§ Extracted entries:
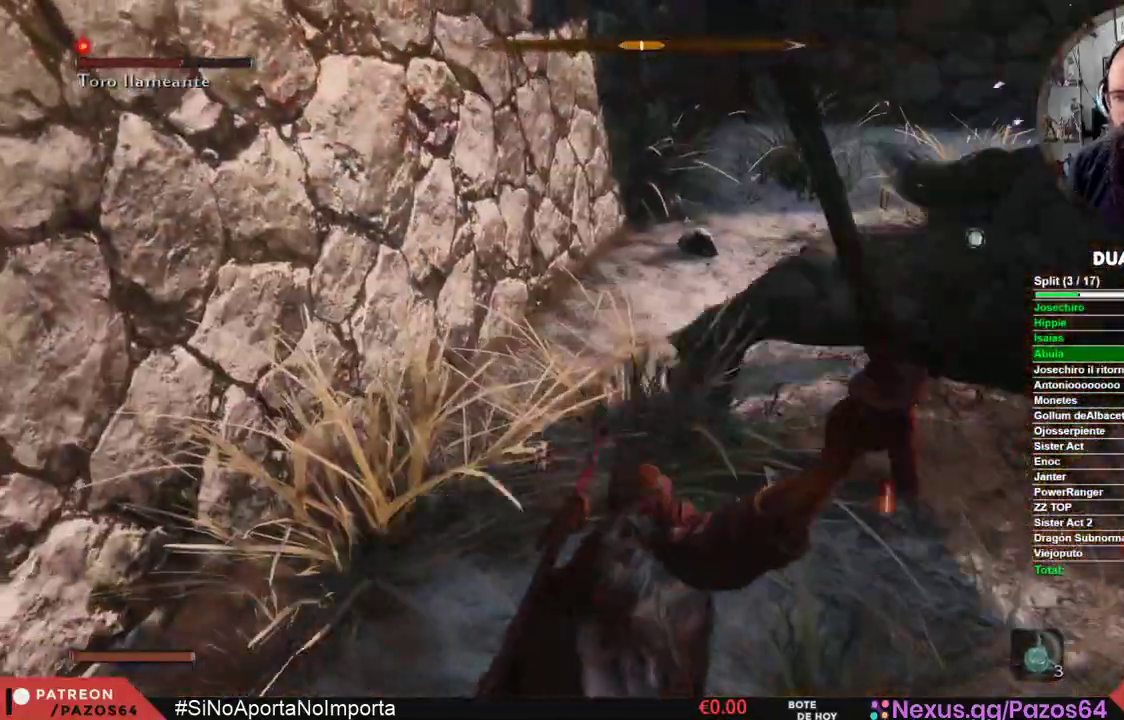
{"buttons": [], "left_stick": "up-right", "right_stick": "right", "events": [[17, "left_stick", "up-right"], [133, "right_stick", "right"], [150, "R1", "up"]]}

--

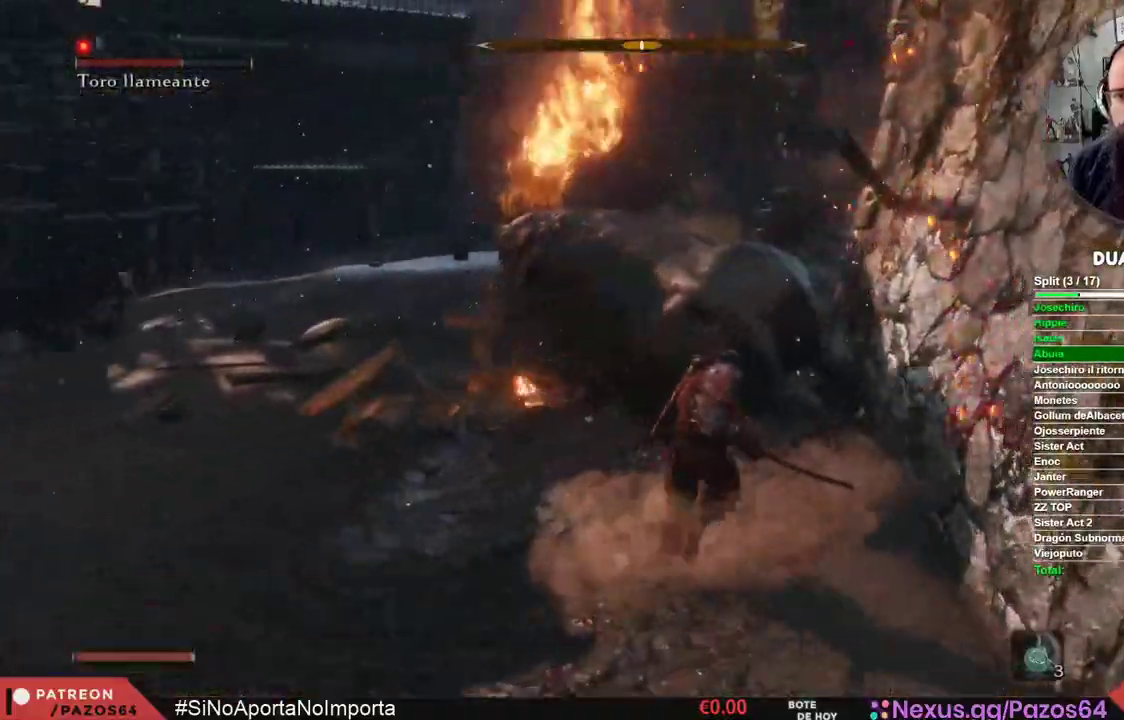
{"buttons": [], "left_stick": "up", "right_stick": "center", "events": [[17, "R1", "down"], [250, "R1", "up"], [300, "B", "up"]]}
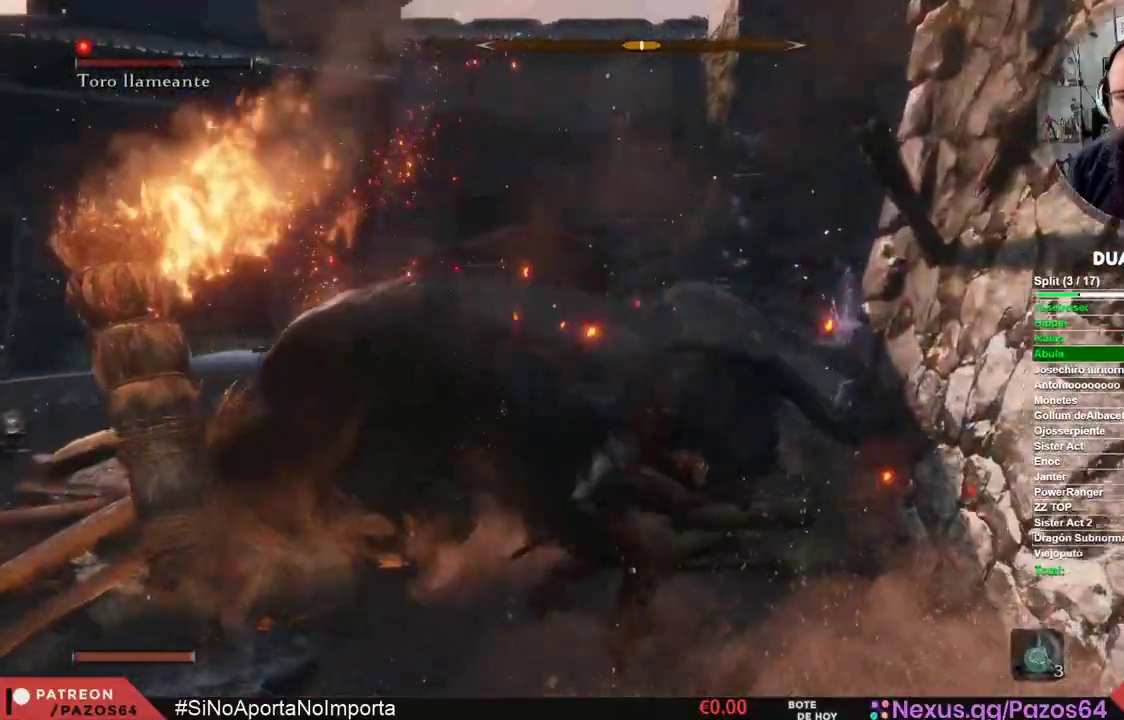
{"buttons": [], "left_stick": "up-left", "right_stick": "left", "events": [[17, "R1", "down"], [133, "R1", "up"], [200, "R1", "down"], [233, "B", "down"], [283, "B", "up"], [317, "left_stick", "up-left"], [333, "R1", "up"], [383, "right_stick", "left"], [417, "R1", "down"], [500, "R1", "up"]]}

§ Task directions: For the material above, the answer must be only the number of lines holding the word "down".

§ Answer area: 2